Osborne was committed to balancing the budget. He failed. Public borrowing in the last fiscal year was almost four times what had been predicted at the time of the June 2010 budget, and whilst not all of this was his fault the Chancellor promised too much too soon. There was a general failure amongst all politicians to recognise the severity of the crisis which hit in 2008 and that it was always going to take at least a decade to try and fix the public finances. But instead of trying to take it slowly, the government frontloaded a significant amount of austerity in the form of a squeeze on public spending. Unfortunately this was insufficient to get the deficit down as rapidly as desired, and Osborne was forced to continue asking for more. By the time the 2014 Pre-Budget Report was released, the OBR’s projections suggested that the share of government spending in GDP was set to fall to its lowest level since the 1930s.
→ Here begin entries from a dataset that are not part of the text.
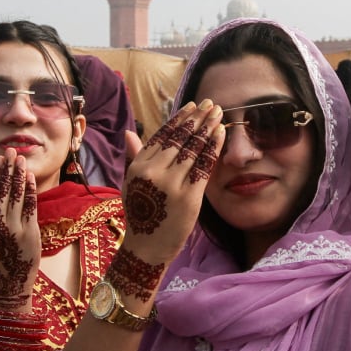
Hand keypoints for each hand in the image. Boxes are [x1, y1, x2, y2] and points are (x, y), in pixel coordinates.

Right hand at [0, 149, 39, 311]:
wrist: (11, 282)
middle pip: (1, 191)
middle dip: (7, 169)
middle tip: (10, 151)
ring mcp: (12, 227)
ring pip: (15, 195)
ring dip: (18, 174)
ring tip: (21, 159)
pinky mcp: (28, 231)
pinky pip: (29, 205)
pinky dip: (29, 189)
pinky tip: (30, 177)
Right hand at [119, 102, 223, 265]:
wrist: (148, 247)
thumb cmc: (143, 214)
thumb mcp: (133, 183)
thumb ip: (136, 156)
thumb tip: (130, 133)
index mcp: (138, 167)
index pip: (162, 136)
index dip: (179, 119)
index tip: (192, 106)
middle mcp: (153, 172)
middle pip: (180, 139)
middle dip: (198, 119)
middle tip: (211, 104)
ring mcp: (171, 184)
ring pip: (193, 149)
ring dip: (208, 128)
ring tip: (219, 114)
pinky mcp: (189, 196)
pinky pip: (204, 166)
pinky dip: (213, 147)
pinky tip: (221, 134)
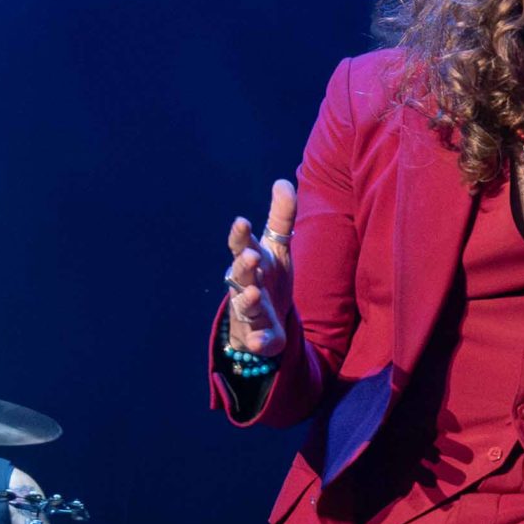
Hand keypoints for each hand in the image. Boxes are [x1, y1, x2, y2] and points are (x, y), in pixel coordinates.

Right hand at [224, 180, 296, 356]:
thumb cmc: (268, 275)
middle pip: (240, 274)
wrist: (265, 318)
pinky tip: (261, 341)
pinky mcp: (260, 335)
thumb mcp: (279, 246)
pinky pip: (257, 339)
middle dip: (244, 266)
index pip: (240, 245)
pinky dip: (258, 340)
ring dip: (249, 299)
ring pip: (245, 304)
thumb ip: (281, 216)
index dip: (240, 235)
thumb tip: (283, 181)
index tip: (242, 221)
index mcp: (249, 261)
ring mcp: (251, 310)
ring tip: (255, 293)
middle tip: (251, 256)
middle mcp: (245, 284)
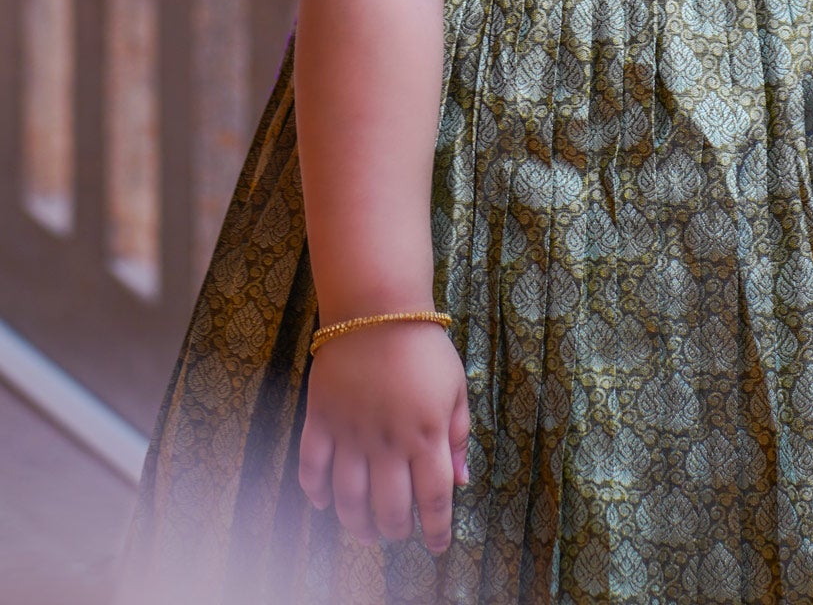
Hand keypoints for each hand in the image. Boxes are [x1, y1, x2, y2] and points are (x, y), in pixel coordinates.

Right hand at [298, 323, 469, 551]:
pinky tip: (324, 503)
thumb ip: (459, 435)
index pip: (434, 498)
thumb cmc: (423, 346)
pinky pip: (311, 466)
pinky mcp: (321, 418)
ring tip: (366, 530)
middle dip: (396, 531)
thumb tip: (461, 480)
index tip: (438, 545)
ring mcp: (351, 432)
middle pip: (390, 508)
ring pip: (349, 499)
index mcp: (426, 434)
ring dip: (357, 524)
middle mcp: (388, 442)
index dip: (437, 529)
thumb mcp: (456, 387)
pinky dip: (315, 492)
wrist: (377, 307)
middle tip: (398, 533)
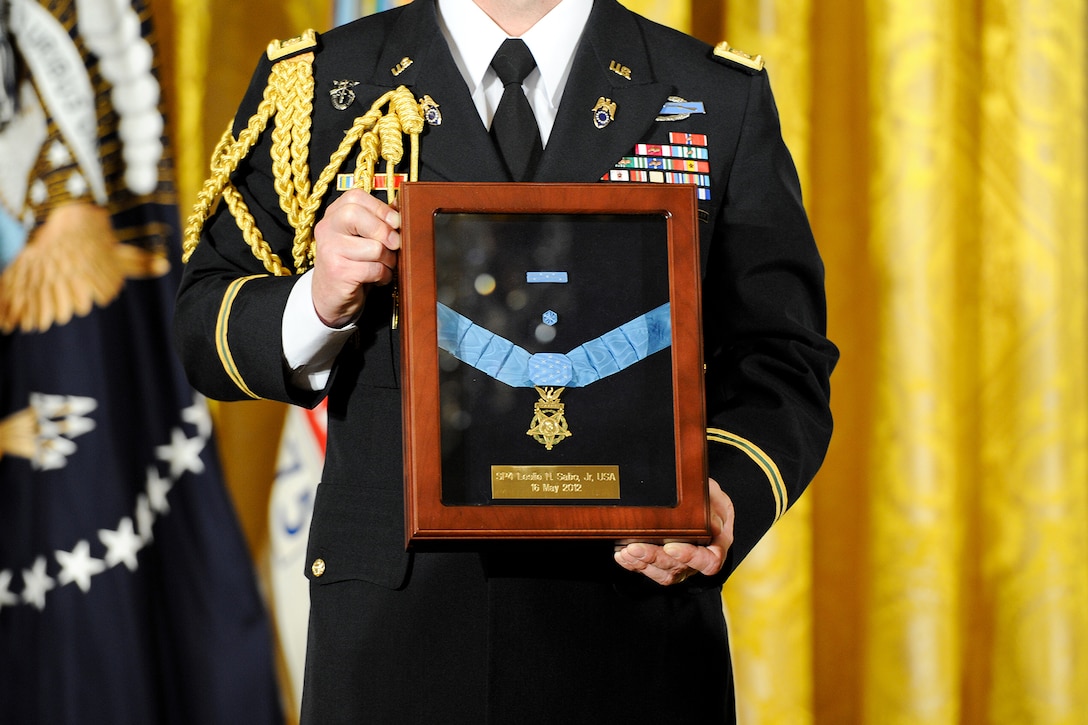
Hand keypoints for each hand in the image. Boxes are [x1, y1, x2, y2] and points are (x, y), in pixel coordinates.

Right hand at [310, 189, 401, 327]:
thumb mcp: (362, 238)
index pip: (355, 197)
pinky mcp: (339, 272)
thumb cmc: (352, 265)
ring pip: (374, 247)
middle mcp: (327, 229)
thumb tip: (400, 203)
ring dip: (388, 259)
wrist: (330, 298)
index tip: (396, 222)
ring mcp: (330, 251)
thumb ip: (377, 220)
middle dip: (385, 231)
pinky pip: (374, 269)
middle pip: (357, 215)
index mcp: (333, 216)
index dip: (381, 208)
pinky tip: (379, 278)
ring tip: (384, 265)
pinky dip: (384, 275)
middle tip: (394, 245)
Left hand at [613, 478, 734, 585]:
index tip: (671, 547)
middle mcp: (700, 559)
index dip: (690, 558)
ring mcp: (683, 564)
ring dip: (642, 563)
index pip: (710, 561)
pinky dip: (635, 564)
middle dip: (654, 558)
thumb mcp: (712, 493)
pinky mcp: (665, 565)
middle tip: (636, 547)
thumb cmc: (707, 496)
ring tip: (626, 550)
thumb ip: (710, 503)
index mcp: (718, 543)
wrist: (699, 501)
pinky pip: (651, 571)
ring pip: (663, 573)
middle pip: (679, 568)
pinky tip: (622, 555)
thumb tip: (708, 518)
It is notable that Ireland introduced a savagely tight fiscal policy following the financial crisis, which at least succeeded in eliminating the public deficit. There was widespread unrest, and it did result in a backlash following the 2016 election, but Fine Gael remains the largest party in the Dáil, and the government has taken the foot off the brake now that the job has been done. In the UK, there is a sense that the job is far from done. So the government must stick or twist: try harder to eliminate the deficit and risk further unrest, or ease off and accept that the current timetable of achieving a current surplus by 2020 is unrealistic. All the noises we have heard so far suggest that the latter will be the most likely course of action.

But this raises another problem: If the government scales down the tightening in a bid to heal some of the divisions which have occurred recently, what was the point of the last six years of austerity? It appears to have achieved very little: Yes, the deficit has been reduced but by far less than planned, and at the cost of widespread dissatisfaction with the thrust of policy which prompted the electorate to stick up two fingers on 23 June. As I wrote in October 2010, ahead of Osborne’s first Comprehensive Spending Review, “Spending cuts are a gamble which must work. It is not the rating agencies which the government has to fear: It's the electorate.” It proved to be far more prophetic than I could ever have imagined.